Around € 1 billion has been pledged to rebuild Notre Dame. There are around 700 million people in the world still in absolute poverty. Absolute poverty being, using the World Bank definition, living on less than $1.90 per person per day.

So, we’ve got what, €1.30 (by eyeball, no calculator used) per person, once only, to alleviate that absolute poverty? Not going to make that much difference.

Oh, and we already spend much more than 100 times that every year anyway. Official development aid appears to be around $160 billion a year. Private charitable aid – no reference – is perhaps that sum again. So 200 times the Notre Dame money is raised and spent every year.

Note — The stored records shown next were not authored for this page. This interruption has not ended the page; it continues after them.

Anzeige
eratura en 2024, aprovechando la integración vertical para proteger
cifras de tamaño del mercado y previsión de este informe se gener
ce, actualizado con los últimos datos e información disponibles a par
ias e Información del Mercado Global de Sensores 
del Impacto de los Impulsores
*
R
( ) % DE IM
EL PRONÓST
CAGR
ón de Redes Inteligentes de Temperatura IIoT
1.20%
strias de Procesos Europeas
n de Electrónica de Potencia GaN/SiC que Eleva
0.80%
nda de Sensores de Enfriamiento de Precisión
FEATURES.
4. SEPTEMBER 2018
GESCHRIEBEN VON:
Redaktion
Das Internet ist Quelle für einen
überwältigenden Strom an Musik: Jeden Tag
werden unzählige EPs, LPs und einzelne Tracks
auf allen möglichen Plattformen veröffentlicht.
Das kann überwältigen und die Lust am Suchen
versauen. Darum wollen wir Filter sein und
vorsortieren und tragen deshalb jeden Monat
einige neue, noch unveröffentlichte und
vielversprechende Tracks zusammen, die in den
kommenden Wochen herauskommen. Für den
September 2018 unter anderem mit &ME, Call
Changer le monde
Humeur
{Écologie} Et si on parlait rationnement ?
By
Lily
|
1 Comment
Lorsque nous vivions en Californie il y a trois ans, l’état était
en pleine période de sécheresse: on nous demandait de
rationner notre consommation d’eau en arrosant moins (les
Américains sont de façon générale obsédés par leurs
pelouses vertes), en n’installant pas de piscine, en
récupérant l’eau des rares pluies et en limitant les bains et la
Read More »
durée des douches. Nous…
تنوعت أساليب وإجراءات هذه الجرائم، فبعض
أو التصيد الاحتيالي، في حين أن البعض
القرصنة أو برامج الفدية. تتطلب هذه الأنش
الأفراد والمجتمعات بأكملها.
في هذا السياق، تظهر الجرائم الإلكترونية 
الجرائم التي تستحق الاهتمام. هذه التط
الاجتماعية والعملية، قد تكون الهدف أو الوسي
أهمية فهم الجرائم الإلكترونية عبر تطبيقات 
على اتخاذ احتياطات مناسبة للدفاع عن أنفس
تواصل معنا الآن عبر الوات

Finally, poverty isn’t going to be alleviated by us sending aid and charity to the poor. It’s going to be solved by economic growth. Which it is.

The one great fact of recent decades is that we’ve been going through the largest reduction in absolute poverty in the history of our species. This neoliberal globalisation actually works. Billions of people have been lifted up out of that destitution.

They’re producing things of value which others then purchase. As Madsen Pirie, of the Adam Smith Institute, says, to reduce poverty buy things made by poor people in poor countries. The effect is this:

That is, we are reducing poverty, faster than the human species ever has done. In terms of that poverty reduction this rampant free market capitalism of the past 40 years is the most effective and useful economic policy ever. Foreign aid is useful but only at the margin, foreign direct investment in the poor countries is tens of times larger per annum. And the Notre Dame amount? The merest froth on the global economy, less than a rounding error.

To gain a sense of proportion, the global economy is around $70 to $80 trillion a year. The Notre Dame money is 0.001% of that and it’s a once only sum.

We are solving poverty and Notre Dame isn’t going to make the slightest bit of difference either way.

There is something that annoys about these sorts of questions. Doesn’t everyone know the answer already?